Graphs are defined by nodes and connections between nodes. Mathematically, it can be defined as $G = (V,E)$ where $V$ is the set of nodes (“vertices”), and $E$ is the set of connections (“edges”). Each connection is a pair of nodes, e.g., $(n_1, n_2)$.

Here is a graph: $G = (\{n_1, n_2, n_3\}, \{(n_1, n_2), (n_1, n_3), (n_2, n_3)\}).$ This graph is “directed” because some connections do not have a corresponding reverse connection ($n_3$ is not connected back to $n_1$). You can visualize the graph like this:

Graph algorithms

There exist many algorithms that operate on graphs. For these notes, we’ll only consider a few important ones.

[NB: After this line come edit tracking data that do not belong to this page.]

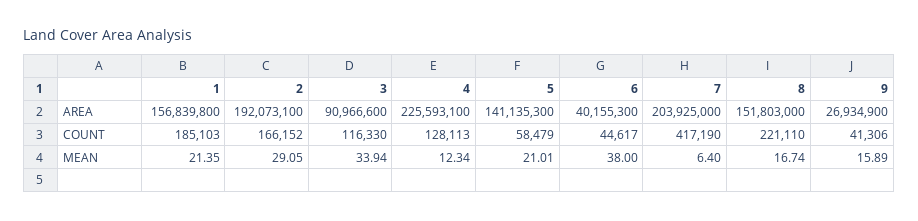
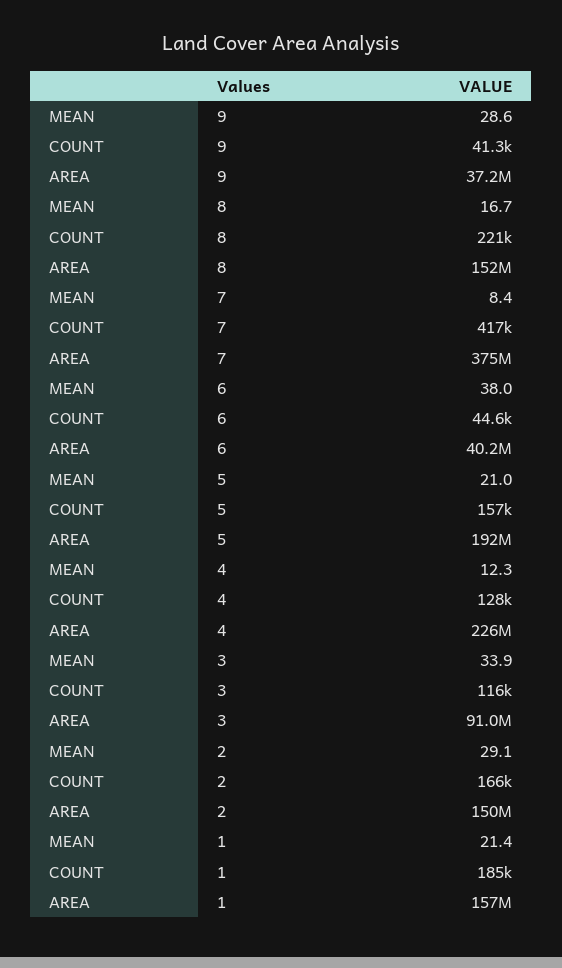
  {
    "1": {
      "AREA": 156839800,
      "COUNT": 185103,
      "MEAN": 21.35
    },
    "2": {
-     "AREA": 192073100,
+     "AREA": 150000000,
      "COUNT": 166152,
      "MEAN": 29.05
    },
    "3": {
      "AREA": 90966600,
      "COUNT": 116330,
      "MEAN": 33.94
    },
    "4": {
      "AREA": 225593100,
      "COUNT": 128113,
      "MEAN": 12.34
    },
    "5": {
-     "AREA": 141135300,
+     "AREA": 192000000,
-     "COUNT": 58479,
+     "COUNT": 157000,
      "MEAN": 21.01
    },
    "6": {
      "AREA": 40155300,
      "COUNT": 44617,
      "MEAN": 38
    },
    "7": {
-     "AREA": 203925000,
+     "AREA": 375000000,
      "COUNT": 417190,
-     "MEAN": 6.4
+     "MEAN": 8.4
    },
    "8": {
      "AREA": 151803000,
      "COUNT": 221110,
      "MEAN": 16.74
    },
    "9": {
-     "AREA": 26934900,
+     "AREA": 37200000,
      "COUNT": 41306,
-     "MEAN": 15.89
+     "MEAN": 28.6
    }
  }

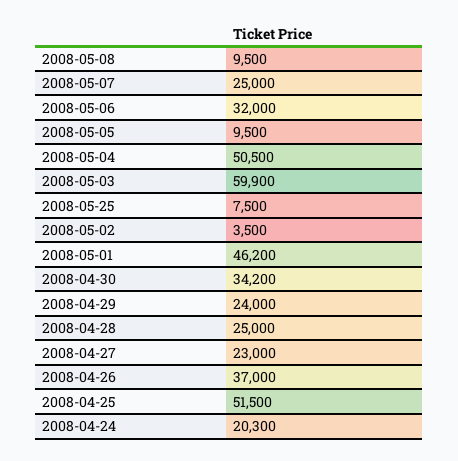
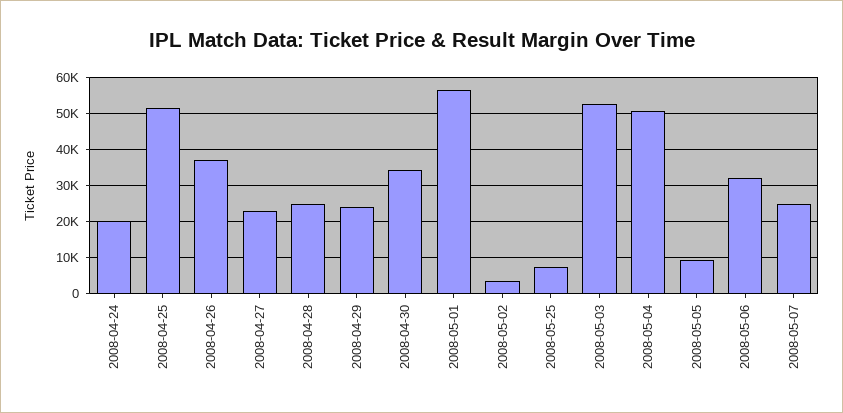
  {
-   "2008-05-08": 9500,
    "2008-05-07": 25000,
    "2008-05-06": 32000,
    "2008-05-05": 9500,
    "2008-05-04": 50500,
-   "2008-05-03": 59900,
+   "2008-05-03": 52000,
    "2008-05-25": 7500,
    "2008-05-02": 3500,
-   "2008-05-01": 46200,
+   "2008-05-01": 56000,
    "2008-04-30": 34200,
    "2008-04-29": 24000,
    "2008-04-28": 25000,
    "2008-04-27": 23000,
    "2008-04-26": 37000,
    "2008-04-25": 51500,
    "2008-04-24": 20300
  }

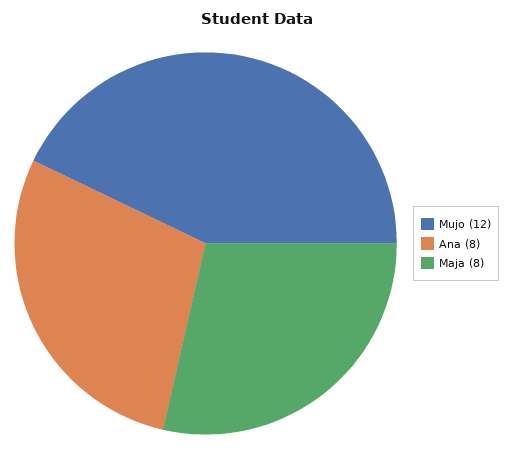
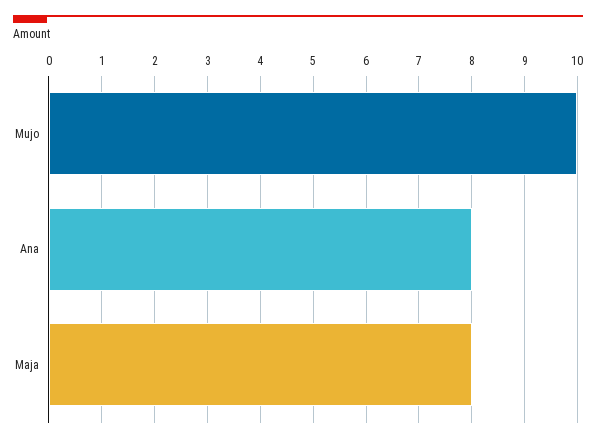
  {
-   "Mujo": 12,
+   "Mujo": 10,
    "Ana": 8,
    "Maja": 8
  }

Of course, we’ll want support for adding/deleting nodes and connections. Depending on the data structure, this is easy or not so easy.

Contains?

Does a graph contain a certain node $n$? In mathematical notation, this is as simple as asking if $V$ contains $n$. However, this could be a difficult question to answer with code, depending on the data structure we use.

Reachable?

Is $n_2$ reachable from $n_1$? In other words, is there some path of connections between $n_1$ and $n_2$? This requires some kind of graph traversal, a.k.a., graph search. Nearly all such algorithms follow the same basic pattern:

1. create an empty linked list called "closed"; this list will contain
nodes that have been visited

2. create a linked list called "open" that contains just the starting
node n1; this list contains nodes that have not been visited but
have been found to be connected to visited nodes

4. while the open list is not empty:

a. grab a node from the open list (and remove it);
put it in the closed list (since we're now looking at it)

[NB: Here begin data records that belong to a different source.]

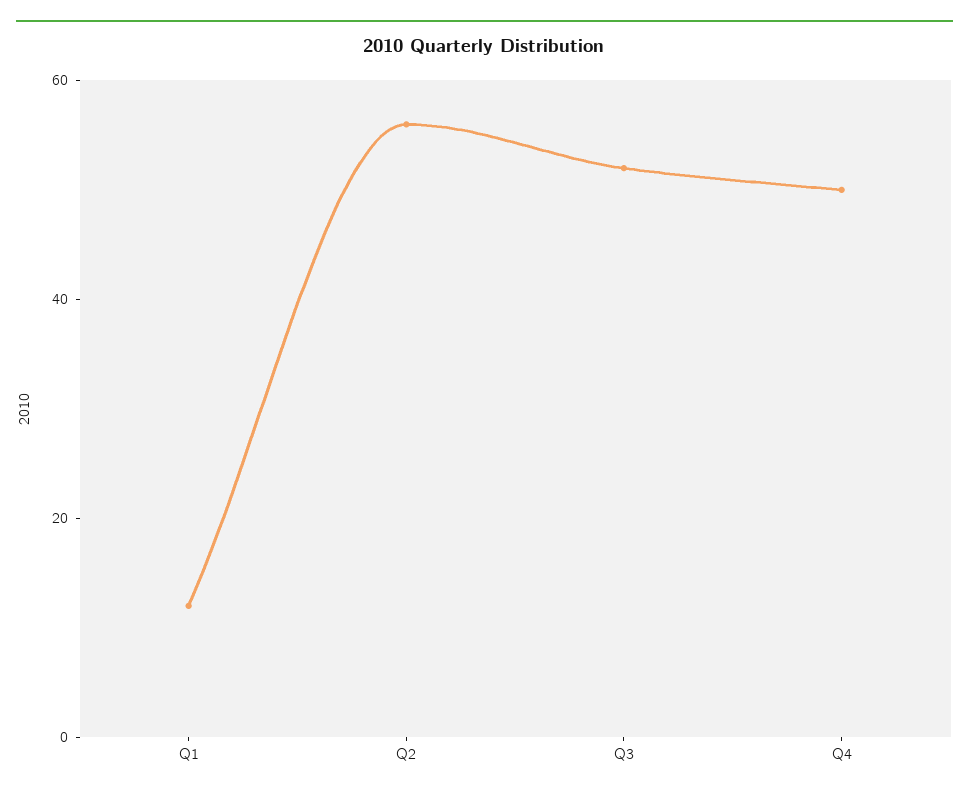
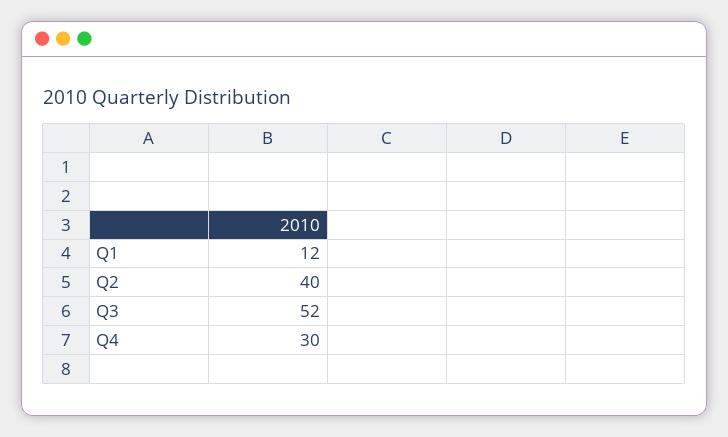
  {
    "Q1": 12,
-   "Q2": 55,
+   "Q2": 40,
    "Q3": 52,
-   "Q4": 50
+   "Q4": 30
  }

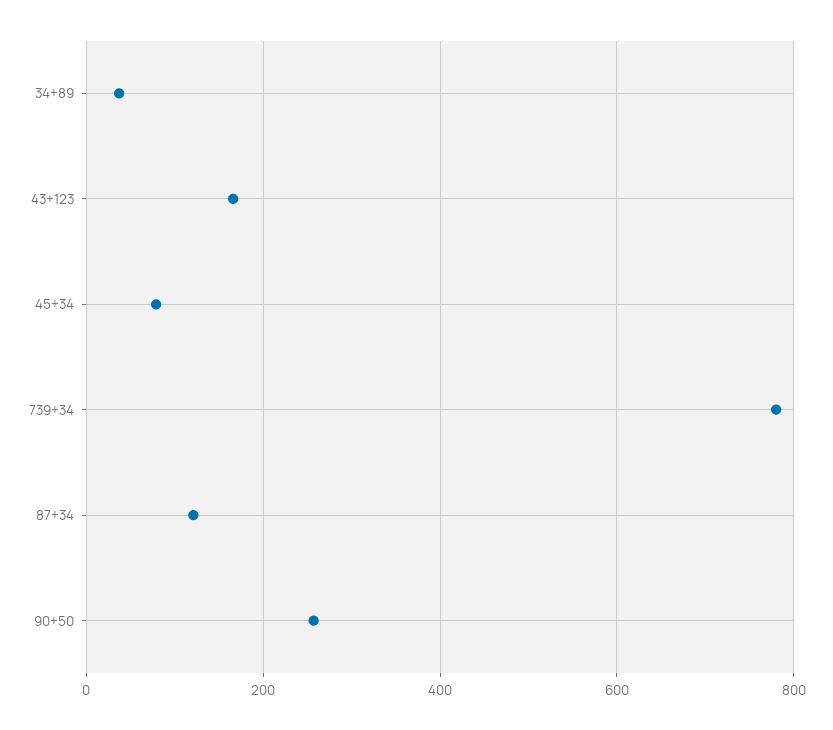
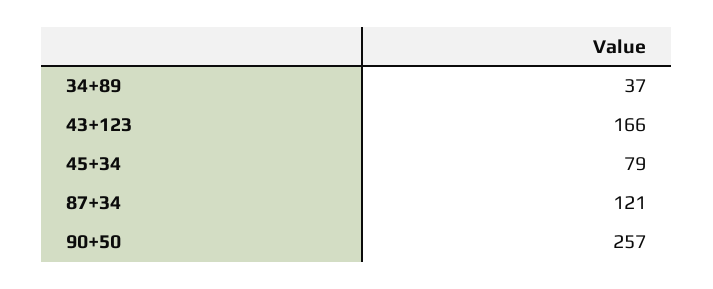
  {
    "34+89": 37,
    "43+123": 166,
    "45+34": 79,
-   "739+34": 780,
    "87+34": 121,
    "90+50": 257
  }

b. if that node is the target, hey we're done! the answer is, "yes,
n2 is reachable from n1."

c. if it's not the target node, then for each node that is
connected from this node,

i. if this next node is in the closed list (it has been visited
before), ignore it

ii. if this next node is not already in the open list, put it in
the open list

d. (repeat the loop)

5. if the open list is empty and we never found the target, then the
answer is, "no, n2 is not reachable by n1."

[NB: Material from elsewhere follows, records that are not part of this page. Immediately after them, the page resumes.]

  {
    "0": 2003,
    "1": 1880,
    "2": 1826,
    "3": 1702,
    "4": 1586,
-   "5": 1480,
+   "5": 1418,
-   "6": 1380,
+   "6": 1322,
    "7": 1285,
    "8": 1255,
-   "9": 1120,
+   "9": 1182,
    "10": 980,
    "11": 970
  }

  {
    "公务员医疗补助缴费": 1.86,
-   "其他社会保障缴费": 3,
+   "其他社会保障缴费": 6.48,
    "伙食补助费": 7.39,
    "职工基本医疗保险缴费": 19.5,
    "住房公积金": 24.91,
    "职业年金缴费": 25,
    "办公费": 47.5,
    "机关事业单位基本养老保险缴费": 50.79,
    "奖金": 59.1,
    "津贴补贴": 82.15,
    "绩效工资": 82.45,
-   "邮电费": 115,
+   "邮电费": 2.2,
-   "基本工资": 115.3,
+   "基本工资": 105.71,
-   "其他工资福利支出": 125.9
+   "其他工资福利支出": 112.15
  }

Depending on how nodes are pulled out of the “open” list, you get breadth-first or depth-first search:

• breadth-first search: visit the oldest node in the “open” list first.

• depth-first search: visit the newest node in the “open” list first.

Topological sort

We can produce a “sorted” list of all the nodes in the (directed, acyclic) graph. This sorted list respects the connections of the nodes, so that if $n_1$ is connected to $n_2$, then $n_1$ appears earlier than $n_2$ in the topologically-sorted list of nodes.

For the graph above, this is a topological sort of the nodes: $n_1, n_2, n_3$. In fact, that is the only possibility ($n_3$ cannot come before $n_2$ since $n_2$ connects to $n_3$; and of course, nothing can come before $n_1$).

Here is the general algorithm, attributed to Arther Kahn, and adapted from Wikipedia:

L = Empty list that will contain the sorted nodes
Tm = A list of nodes temporarily "marked"
Pm = A list of noded permanently "marked"

while there are unmarked nodes:
- select an unmarked node n
- topo_visit(n)

function topo_visit(node n)
- if n has a temporary mark then:
- stop (not an acyclic graph)
- if n is not marked (i.e. has not been visited yet) then:
- mark n temporarily
- for each node m connected from n:
- topo_visit(m)
- mark n permanently
- unmark n temporarily
- add n to front of L


Depending on the data structure, it might be easy or hard to produce the initial list S of nodes with no incoming connections, and to remove connections from the graph as the loop processes.

Data structures for graphs

There exist a variety of data structures to represent graphs. They each have their advantages and disadvantages.

Direct pointers

We can represent nodes as a GraphNode class and the connections as a fixed set of pointers in the class. E.g.,

The “graph” itself may be a pointer to one of the nodes, such as n1, if the reset of the graph is reachable by n1, or alternatively, an array or linked list containing pointers to all of the graph’s nodes.

Graph algorithms

• The data structure is simple. It just uses pointers for the connections. All other data structures for graphs will use pointers as well, but this is the simplest way to do so.

• Requires knowing ahead of time how many connections are allowed from each node (assuming you don’t use a linked list of pointers for the connections).

• Traversing the graph requires walking through the pointers in each node. There is no global record of the connections, so if you find that some node is not connected to any others (you reach a dead end), you have to start over from the beginning, or back out.

• Deleting nodes is very difficult because you have to check all nodes to see if they are connected to the node that is to be deleted. These connections must be replaced with NULL.